Leadership Effectiveness: Choosing Composure

Leadership Effectiveness: Choosing ComposureLast week I stood in line at a crowded and loud airport restaurant waiting for service. Because I had very little time, I decided it would be faster to order at the counter, rather than sitting down, relaxing and waiting to be served.

When I finally arrived at the front of the line to give my order, the young man behind the counter was having a discussion with two other employees about the inferior performance of one of their peers. Then they got into an argument about what day this peer worked and what time he came in… After about 3 minutes, I started to feel “triggered” by this situation. My internal dialogue was going off, “Gee, I wonder if I am invisible? Why didn’t anyone ask me if they could take my order? Why don’t they do their jobs?”

I wanted to find the manager and start “coaching”! I paused, took a deep breath, and decided that it was not in my best interest to give anyone a piece of my mind at a time when what I really needed was prompt service.

The point to this story is… I have a choice about my behavior. I decided to maintain my composure and seek a better outcome for myself. Awareness that we can choose how we behave – that we are not obligated to act on impulse – is an important key to leadership effectiveness.
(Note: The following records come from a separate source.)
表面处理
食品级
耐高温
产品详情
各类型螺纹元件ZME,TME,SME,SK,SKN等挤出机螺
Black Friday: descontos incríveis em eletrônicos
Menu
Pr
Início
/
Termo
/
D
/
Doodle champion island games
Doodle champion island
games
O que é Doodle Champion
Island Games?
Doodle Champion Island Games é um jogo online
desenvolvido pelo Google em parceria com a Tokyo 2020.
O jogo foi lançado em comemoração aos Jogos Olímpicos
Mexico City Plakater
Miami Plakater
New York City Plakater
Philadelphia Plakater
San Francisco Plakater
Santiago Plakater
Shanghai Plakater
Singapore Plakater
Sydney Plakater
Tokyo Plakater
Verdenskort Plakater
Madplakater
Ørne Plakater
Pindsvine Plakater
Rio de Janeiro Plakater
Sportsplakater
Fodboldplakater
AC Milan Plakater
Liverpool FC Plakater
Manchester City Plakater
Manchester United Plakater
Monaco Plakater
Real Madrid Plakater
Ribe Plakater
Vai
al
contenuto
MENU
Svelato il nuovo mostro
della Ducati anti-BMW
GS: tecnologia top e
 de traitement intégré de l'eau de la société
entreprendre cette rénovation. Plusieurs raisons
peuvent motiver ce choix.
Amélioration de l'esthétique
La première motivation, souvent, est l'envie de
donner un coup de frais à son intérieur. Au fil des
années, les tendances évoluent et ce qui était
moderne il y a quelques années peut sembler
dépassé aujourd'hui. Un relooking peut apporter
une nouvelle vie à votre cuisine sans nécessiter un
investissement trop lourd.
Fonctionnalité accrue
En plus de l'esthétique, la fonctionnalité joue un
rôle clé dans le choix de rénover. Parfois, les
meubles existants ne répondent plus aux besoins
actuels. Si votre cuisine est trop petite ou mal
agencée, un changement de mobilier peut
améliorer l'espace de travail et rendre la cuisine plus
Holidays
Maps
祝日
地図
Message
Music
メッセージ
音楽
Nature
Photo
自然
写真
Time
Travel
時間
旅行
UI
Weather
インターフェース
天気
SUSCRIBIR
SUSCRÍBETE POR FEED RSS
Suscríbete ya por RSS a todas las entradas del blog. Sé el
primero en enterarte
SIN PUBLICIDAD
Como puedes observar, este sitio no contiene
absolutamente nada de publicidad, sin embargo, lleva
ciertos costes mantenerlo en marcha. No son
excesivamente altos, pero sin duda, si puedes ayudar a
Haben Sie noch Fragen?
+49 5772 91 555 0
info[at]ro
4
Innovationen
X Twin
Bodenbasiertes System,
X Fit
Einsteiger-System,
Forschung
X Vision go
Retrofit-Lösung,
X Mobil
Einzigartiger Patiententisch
I have seen many executives “fly off the handle” in airports – talking disrespectfully to wait staff, flight attendants, and even other people in line. I have seen that same behavior show itself in business meetings. “Losing it” destroys or greatly impairs trust, candor, upward feedback, and teamwork. For example, many great executives have a tendency to be “intense.” Intense people are very serious, and usually have strong emotions and/or opinions; they can have a powerful effect on those around them.

However, behaving too intensely in a brainstorming session, or in fact in any business situation, tends to create an environment where people do not feel safe sharing their ideas. Highly innovative ideas that may run counter to those of the intense executive, or ideas that are not yet perfect but may be beneficial to the organization, might never be mentioned.

The best leaders are those who are self-aware enough to be flexible and apply the right affect and behavior in each specific situation. This isn’t being inauthentic; it is being emotionally sound. In exercising awareness and self-control, executives can access the character traits that will work most effectively in each particular situation. Try it. See if you have that ability or if you get stuck reacting to triggers too frequently.

What examples have you seen recently where someone seemed to lose control of a situation by losing composure? When have you done that and fairly quickly regretted it?